Nördlich des Kaspischen Meeres sei diese letzte Linie bereits im 6. Jahrtausend vor Christus vorherrschend gewesen, schreibt das Team. Domestiziert wurden die Vorfahren des modernen Hauspferdes demnach um 2200 vor Christus im Gebiet der Unterläufe von Wolga und Don. Anschließend verbreiteten sie sich rasch über ihre Ursprungsregion hinaus: Bis 2000 vor Christus findet man diese Linie schon in Böhmen, am Unterlauf der Donau südlich der Karpaten, in Anatolien und auch in Zentralasien.

Eine wichtige Rolle in dieser Entwicklung spielte demnach wohl die um 2000 vor Christus in der westeurasischen Steppe entstehende Sintaschta-Kultur.
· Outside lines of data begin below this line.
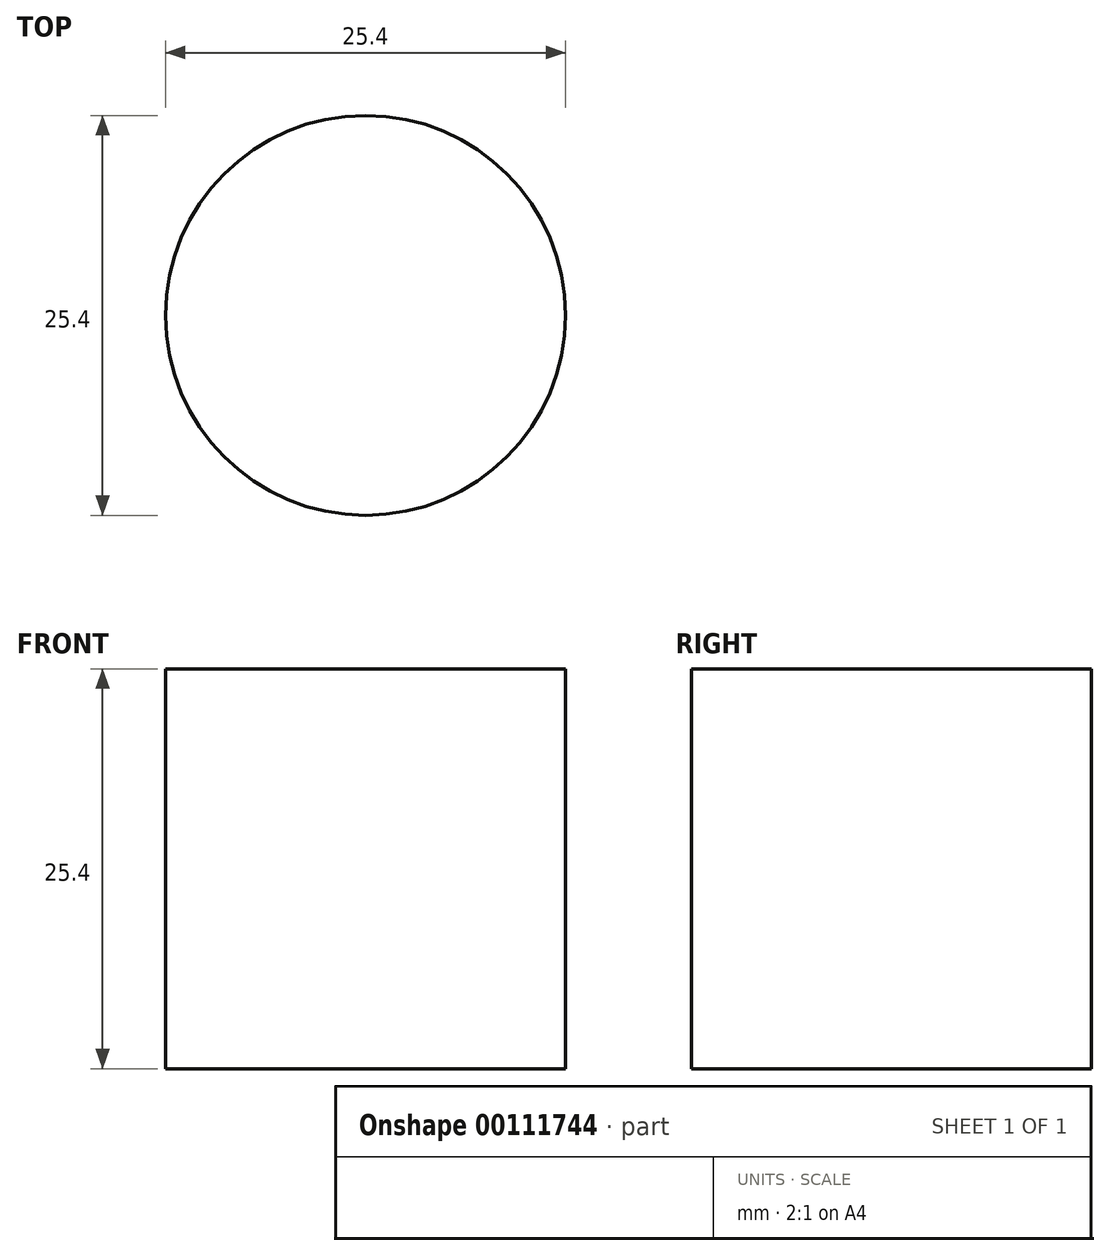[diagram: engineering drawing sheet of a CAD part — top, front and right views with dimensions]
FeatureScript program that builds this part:
annotation { "Feature Type Name" : "Feature", "Feature Type Description" : "" }
export const myFeature = defineFeature(function(context is Context, id is Id, definition is map)
    precondition{}
    {
        {
            var Q0;
            Q0=qCreatedBy(makeId("Top.planeOp"),FACE);
            var sketch = newSketch(context, id + "F0", { "sketchPlane" : qUnion([Q0])});
            skCircle(sketch, "E0", {"center": v(0, 0) * mm, "radius": 12.7 * mm});
            skSolve(sketch);
        }
        {
            var Q0;
            Q0=makeQuery(id+"F0.imprint","IMPRINT",FACE,{"disambiguationData":[TD([[makeQuery(id+"F0.imprint","IMPRINT",EDGE,{"derivedFrom":sQuery(id+"F0.wireOp",EDGE,"E0")}),1.0]])]});
            extrude(context, id + "F1", {"entities" : qUnion([Q0]), "depth" : 25.4 * mm});
        }
    });
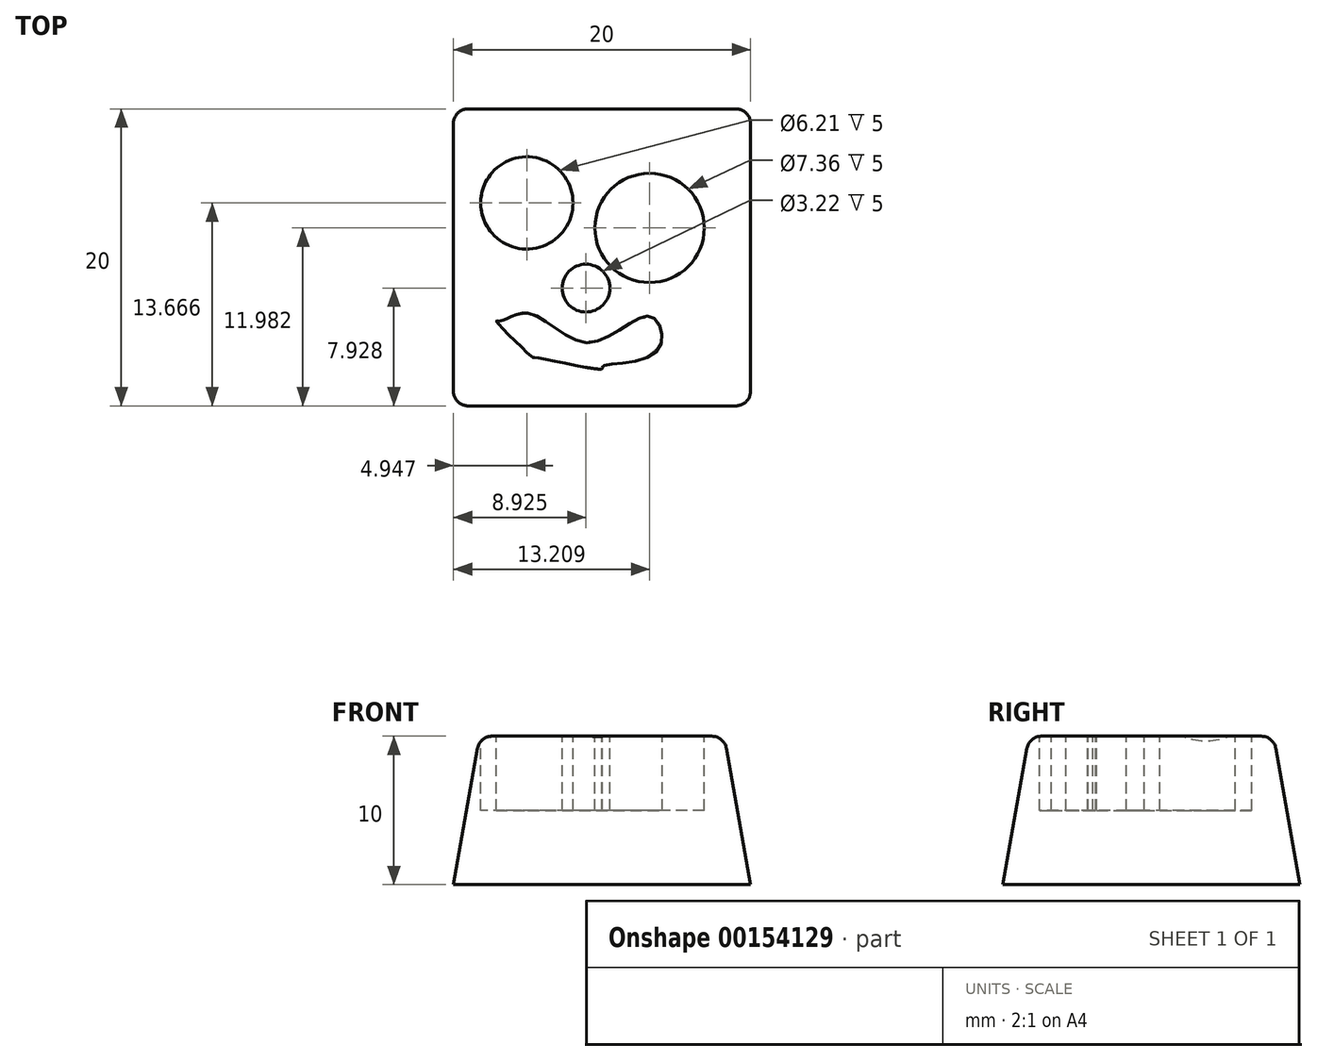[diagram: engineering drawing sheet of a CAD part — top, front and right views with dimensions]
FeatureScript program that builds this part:
annotation { "Feature Type Name" : "Feature", "Feature Type Description" : "" }
export const myFeature = defineFeature(function(context is Context, id is Id, definition is map)
    precondition{}
    {
        {
            var Q0;
            Q0=qCreatedBy(makeId("Top.planeOp"),FACE);
            var sketch = newSketch(context, id + "F0", { "sketchPlane" : qUnion([Q0])});
            skLineSegment(sketch, "E0.bottom", {"start": v(10, 10) * mm, "end": v(-10, 10) * mm});
            skLineSegment(sketch, "E0.top", {"start": v(10, -10) * mm, "end": v(-10, -10) * mm});
            skLineSegment(sketch, "E0.left", {"start": v(10, 10) * mm, "end": v(10, -10) * mm});
            skLineSegment(sketch, "E0.right", {"start": v(-10, 10) * mm, "end": v(-10, -10) * mm});
            skPoint(sketch, "E0.middle", {"position": v(0, 0) * mm});
            skSolve(sketch);
        }
        {
            var Q0;
            Q0 = qSketchRegion(id + "F0", true);
            extrude(context, id + "F1", {"entities" : qUnion([Q0]), "depth" : 10 * mm, "hasDraft" : true, "draftAngle" : 10 * degree, "draftPullDirection" : true});
        }
        {
            var Q0;
            Q0=makeQuery(id+"F1.opExtrude","CAP_FACE",FACE,{"disambiguationData":[OSD([sQuery(id+"F0.wireOp",EDGE,"E0.bottom"),sQuery(id+"F0.wireOp",EDGE,"E0.top"),sQuery(id+"F0.wireOp",EDGE,"E0.left"),sQuery(id+"F0.wireOp",EDGE,"E0.right")])],"isStart":false});
            var sketch = newSketch(context, id + "F2", { "sketchPlane" : qUnion([Q0])});
            skCircle(sketch, "E1", {"center": v(-5.05, 3.67) * mm, "radius": 3.1 * mm});
            skCircle(sketch, "E2", {"center": v(3.2, 1.98) * mm, "radius": 3.68 * mm});
            skCircle(sketch, "E3", {"center": v(-1.08, -2.07) * mm, "radius": 1.6 * mm});
            skFitSpline(sketch, "E4", {"points": [v(-4.98, -3.76) * mm, v(-0.85, -5.74) * mm, v(3.29, -3.98) * mm, v(3.67, -6.36) * mm, v(0, -7.35) * mm, v(0, -7.5) * mm, v(-4.6, -6.74) * mm, v(-4.67, -6.74) * mm, v(-7.12, -4.3) * mm, v(-6.89, -4.3) * mm, v(-4.98, -3.76) * mm]});
            skSolve(sketch);
        }
        {
            var Q0;
            Q0 = qSketchRegion(id + "F2", true);
            extrude(context, id + "F3", {"entities" : qUnion([Q0]), "operationType" : NewBodyOperationType.REMOVE, "oppositeDirection" : true, "depth" : 5 * mm});
        }
        {
            var Q0;
            Q0=makeQuery(id+"F1.opExtrude","CAP_EDGE",EDGE,{"disambiguationData":[OSD([sQuery(id+"F0.wireOp",EDGE,"E0.bottom")])],"isStart":false});
            var Q1;
            Q1=makeQuery(id+"F1.opExtrude","CAP_EDGE",EDGE,{"disambiguationData":[OSD([sQuery(id+"F0.wireOp",EDGE,"E0.left")])],"isStart":false});
            var Q2;
            Q2=makeQuery(id+"F1.opExtrude","CAP_EDGE",EDGE,{"disambiguationData":[OSD([sQuery(id+"F0.wireOp",EDGE,"E0.top")])],"isStart":false});
            var Q3;
            Q3=makeQuery(id+"F1.opExtrude","CAP_EDGE",EDGE,{"disambiguationData":[OSD([sQuery(id+"F0.wireOp",EDGE,"E0.right")])],"isStart":false});
            var Q4;
            Q4=makeQuery(id+"F1.opExtrude","SWEPT_EDGE",EDGE,{"disambiguationData":[OSD([sQuery(id+"F0.wireOp",EDGE,"E0.bottom"),sQuery(id+"F0.wireOp",EDGE,"E0.right")])]});
            var Q5;
            Q5=makeQuery(id+"F1.opExtrude","SWEPT_EDGE",EDGE,{"disambiguationData":[OSD([sQuery(id+"F0.wireOp",EDGE,"E0.bottom"),sQuery(id+"F0.wireOp",EDGE,"E0.left")])]});
            var Q6;
            Q6=makeQuery(id+"F1.opExtrude","SWEPT_EDGE",EDGE,{"disambiguationData":[OSD([sQuery(id+"F0.wireOp",EDGE,"E0.top"),sQuery(id+"F0.wireOp",EDGE,"E0.right")])]});
            var Q7;
            Q7=makeQuery(id+"F1.opExtrude","SWEPT_EDGE",EDGE,{"disambiguationData":[OSD([sQuery(id+"F0.wireOp",EDGE,"E0.top"),sQuery(id+"F0.wireOp",EDGE,"E0.left")])]});
            fillet(context, id + "F4", {"entities" : qUnion([Q0, Q1, Q2, Q3, Q4, Q5, Q6, Q7]), "radius" : 1 * mm, "tangentPropagation" : true, "allowEdgeOverflow" : false});
        }
    });
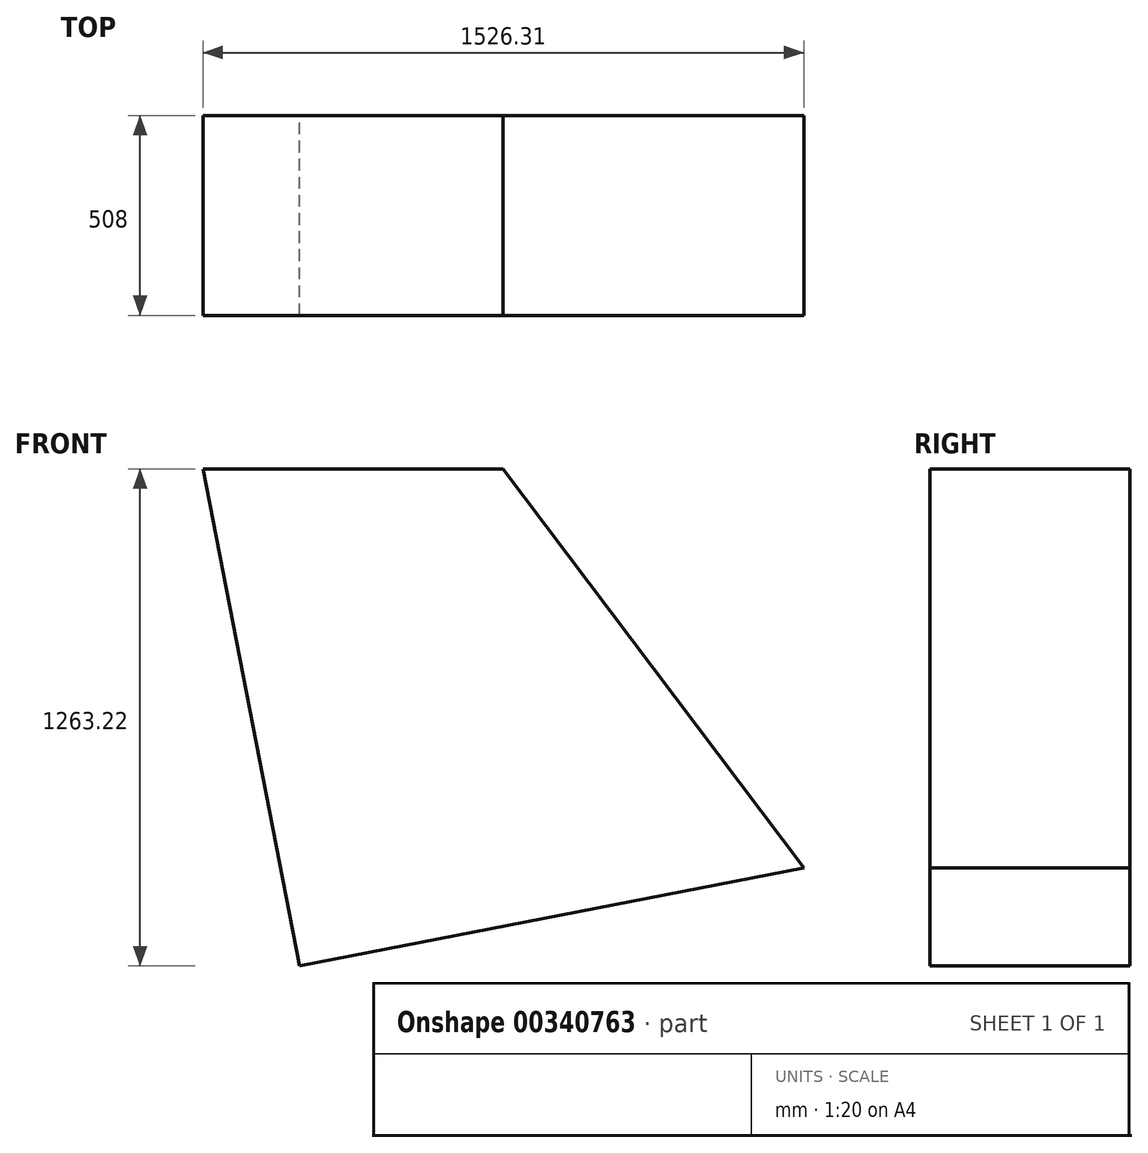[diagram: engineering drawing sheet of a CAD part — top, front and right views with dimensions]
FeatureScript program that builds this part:
annotation { "Feature Type Name" : "Feature", "Feature Type Description" : "" }
export const myFeature = defineFeature(function(context is Context, id is Id, definition is map)
    precondition{}
    {
        {
            var Q0;
            Q0=qCreatedBy(makeId("Front.planeOp"),FACE);
            var sketch = newSketch(context, id + "F0", { "sketchPlane" : qUnion([Q0])});
            skLineSegment(sketch, "E0", {"start": v(-762, 0) * mm, "end": v(0, 0) * mm});
            skLineSegment(sketch, "E1", {"start": v(0, 0) * mm, "end": v(764.3, -1014.27) * mm});
            skLineSegment(sketch, "E2", {"start": v(764.3, -1014.27) * mm, "end": v(-516.45, -1263.22) * mm});
            skLineSegment(sketch, "E3", {"start": v(-516.45, -1263.22) * mm, "end": v(-762, 0) * mm});
            skSolve(sketch);
        }
        {
            var Q0;
            Q0=makeQuery(id+"F0.imprint","IMPRINT",FACE,{"disambiguationData":[TD([[makeQuery(id+"F0.imprint","IMPRINT",EDGE,{"derivedFrom":sQuery(id+"F0.wireOp",EDGE,"E0")}),-1.0]])]});
            extrude(context, id + "F1", {"entities" : qUnion([Q0]), "depth" : 508 * mm});
        }
    });
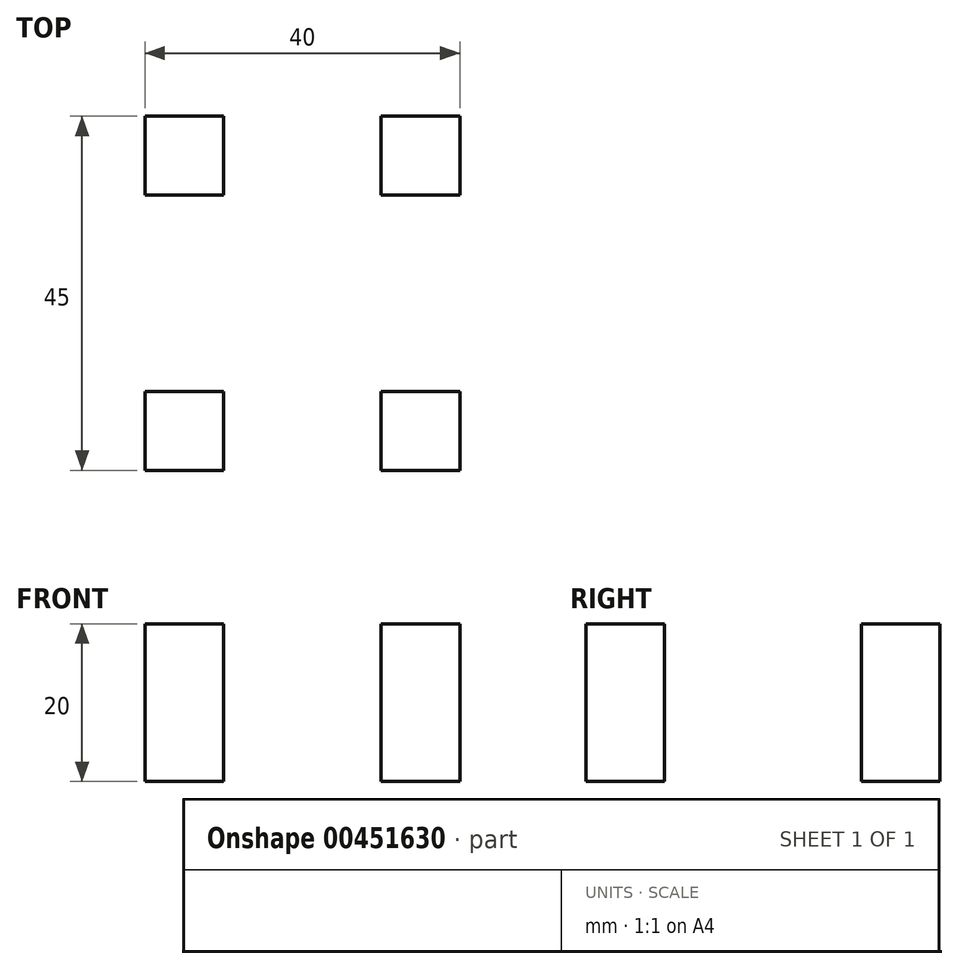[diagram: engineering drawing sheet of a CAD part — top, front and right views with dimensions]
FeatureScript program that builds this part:
annotation { "Feature Type Name" : "Feature", "Feature Type Description" : "" }
export const myFeature = defineFeature(function(context is Context, id is Id, definition is map)
    precondition{}
    {
        {
            var Q0;
            Q0=qCreatedBy(makeId("Top.planeOp"),FACE);
            var sketch = newSketch(context, id + "F0", { "sketchPlane" : qUnion([Q0])});
            skLineSegment(sketch, "E0.bottom", {"start": v(-5, 5) * mm, "end": v(5, 5) * mm});
            skLineSegment(sketch, "E0.top", {"start": v(-5, -5) * mm, "end": v(5, -5) * mm});
            skLineSegment(sketch, "E0.left", {"start": v(-5, 5) * mm, "end": v(-5, -5) * mm});
            skLineSegment(sketch, "E0.right", {"start": v(5, 5) * mm, "end": v(5, -5) * mm});
            skPoint(sketch, "E0.middle", {"position": v(0, 0) * mm});
            skLineSegment(sketch, "E1.0.1.0", {"start": v(-5, 40) * mm, "end": v(5, 40) * mm});
            skLineSegment(sketch, "E1.0.1.1", {"start": v(-5, 40) * mm, "end": v(-5, 30) * mm});
            skLineSegment(sketch, "E1.0.1.2", {"start": v(-5, 30) * mm, "end": v(5, 30) * mm});
            skLineSegment(sketch, "E1.0.1.3", {"start": v(5, 40) * mm, "end": v(5, 30) * mm});
            skLineSegment(sketch, "E1.1.0.0", {"start": v(25, 5) * mm, "end": v(35, 5) * mm});
            skLineSegment(sketch, "E1.1.0.1", {"start": v(25, 5) * mm, "end": v(25, -5) * mm});
            skLineSegment(sketch, "E1.1.0.2", {"start": v(25, -5) * mm, "end": v(35, -5) * mm});
            skLineSegment(sketch, "E1.1.0.3", {"start": v(35, 5) * mm, "end": v(35, -5) * mm});
            skLineSegment(sketch, "E1.1.1.0", {"start": v(25, 40) * mm, "end": v(35, 40) * mm});
            skLineSegment(sketch, "E1.1.1.1", {"start": v(25, 40) * mm, "end": v(25, 30) * mm});
            skLineSegment(sketch, "E1.1.1.2", {"start": v(25, 30) * mm, "end": v(35, 30) * mm});
            skLineSegment(sketch, "E1.1.1.3", {"start": v(35, 40) * mm, "end": v(35, 30) * mm});
            skLineSegment(sketch, "E1.direction1", {"start": v(-5, 5) * mm, "end": v(25, 5) * mm, "construction": true});
            skLineSegment(sketch, "E1.direction2", {"start": v(-5, 5) * mm, "end": v(-5, 40) * mm, "construction": true});
            skSolve(sketch);
        }
        {
            var Q0;
            Q0=makeQuery(id+"F0.imprint","IMPRINT",FACE,{"disambiguationData":[TD([[makeQuery(id+"F0.imprint","IMPRINT",EDGE,{"derivedFrom":sQuery(id+"F0.wireOp",EDGE,"E0.bottom")}),-1.0]])]});
            var Q1;
            Q1=makeQuery(id+"F0.imprint","IMPRINT",FACE,{"disambiguationData":[TD([[makeQuery(id+"F0.imprint","IMPRINT",EDGE,{"derivedFrom":sQuery(id+"F0.wireOp",EDGE,"E1.1.0.0")}),-1.0]])]});
            var Q2;
            Q2=makeQuery(id+"F0.imprint","IMPRINT",FACE,{"disambiguationData":[TD([[makeQuery(id+"F0.imprint","IMPRINT",EDGE,{"derivedFrom":sQuery(id+"F0.wireOp",EDGE,"E1.1.1.0")}),-1.0]])]});
            var Q3;
            Q3=makeQuery(id+"F0.imprint","IMPRINT",FACE,{"disambiguationData":[TD([[makeQuery(id+"F0.imprint","IMPRINT",EDGE,{"derivedFrom":sQuery(id+"F0.wireOp",EDGE,"E1.0.1.0")}),-1.0]])]});
            extrude(context, id + "F1", {"entities" : qUnion([Q0, Q1, Q2, Q3]), "depth" : 20 * mm});
        }
    });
Dort finden sich etwa in Gräbern die frühesten Funde von Streitwagen, zusammen mit Pferden, die ausnahmslos mit den modernen Hauspferden verwandt sind. Anfänglich wurden die Pferde den Forschern zufolge als Reittiere verwendet, wenig später dann auch als Zugtiere.

Im 2. Jahrtausend vor Christus verbreiteten sich die Pferde rapide über ganz Westeurasien – vom Atlantik bis in die Mongolei – „und ersetzten letztlich bis etwa 1500 bis 1000 vor Christus alle lokalen Populationen“, schreibt das Team. Gleichzeitig seien die Bestände der Pferde „explosiv“ angestiegen – offenbar ein Resultat des steigenden Bedarfs. Pferde, die den Fernhandel enorm erleichterten, wurden eine hochgeschätzte Handelsware und ein Statussymbol. Vor allem, wenn sie bestimmte Zuchtkriterien aufwiesen: Die Forscher fanden gehäuft genetische Merkmale, die mit Gutmütigkeit und einer kräftigeren Wirbelsäule einhergehen.